**Data records**
----

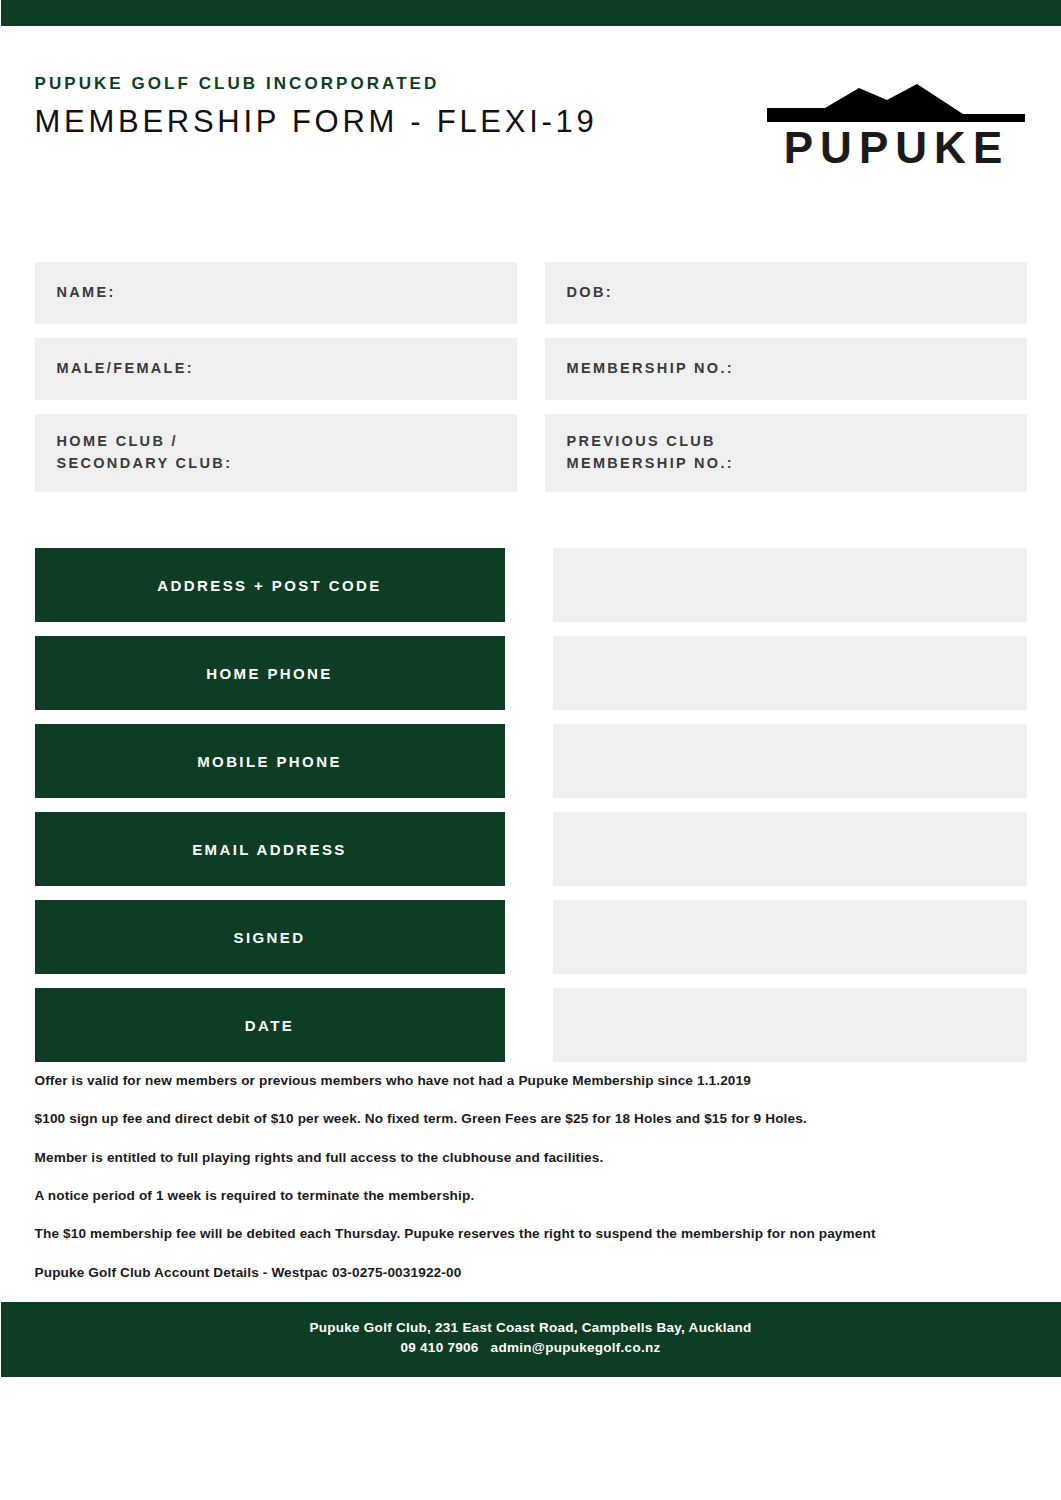PUPUKE GOLF CLUB INCORPORATED
MEMBERSHIP FORM - FLEXI-19
PUPUKE
NAME:
DOB:
MALE/FEMALE:
MEMBERSHIP NO.:
HOME CLUB /
SECONDARY CLUB:
PREVIOUS CLUB
MEMBERSHIP NO.:
ADDRESS + POST CODE
HOME PHONE
MOBILE PHONE
EMAIL ADDRESS
SIGNED
DATE
Offer is valid for new members or previous members who have not had a Pupuke Membership since 1.1.2019
$100 sign up fee and direct debit of $10 per week. No fixed term. Green Fees are $25 for 18 Holes and $15 for 9 Holes.
Member is entitled to full playing rights and full access to the clubhouse and facilities.
A notice period of 1 week is required to terminate the membership.
The $10 membership fee will be debited each Thursday. Pupuke reserves the right to suspend the membership for non payment
Pupuke Golf Club Account Details - Westpac 03-0275-0031922-00
Pupuke Golf Club, 231 East Coast Road, Campbells Bay, Auckland 09 410 7906 admin@pupukegolf.co.nz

----

Take the whole listing above and copy it exactly. Pictures do not go into the copy.

PUPUKE GOLF CLUB INCORPORATED
MEMBERSHIP FORM - FLEXI-19
PUPUKE
NAME:
DOB:
MALE/FEMALE:
MEMBERSHIP NO.:
HOME CLUB /
SECONDARY CLUB:
PREVIOUS CLUB
MEMBERSHIP NO.:
ADDRESS + POST CODE
HOME PHONE
MOBILE PHONE
EMAIL ADDRESS
SIGNED
DATE
Offer is valid for new members or previous members who have not had a Pupuke Membership since 1.1.2019
$100 sign up fee and direct debit of $10 per week. No fixed term. Green Fees are $25 for 18 Holes and $15 for 9 Holes.
Member is entitled to full playing rights and full access to the clubhouse and facilities.
A notice period of 1 week is required to terminate the membership.
The $10 membership fee will be debited each Thursday. Pupuke reserves the right to suspend the membership for non payment
Pupuke Golf Club Account Details - Westpac 03-0275-0031922-00
Pupuke Golf Club, 231 East Coast Road, Campbells Bay, Auckland 09 410 7906 admin@pupukegolf.co.nz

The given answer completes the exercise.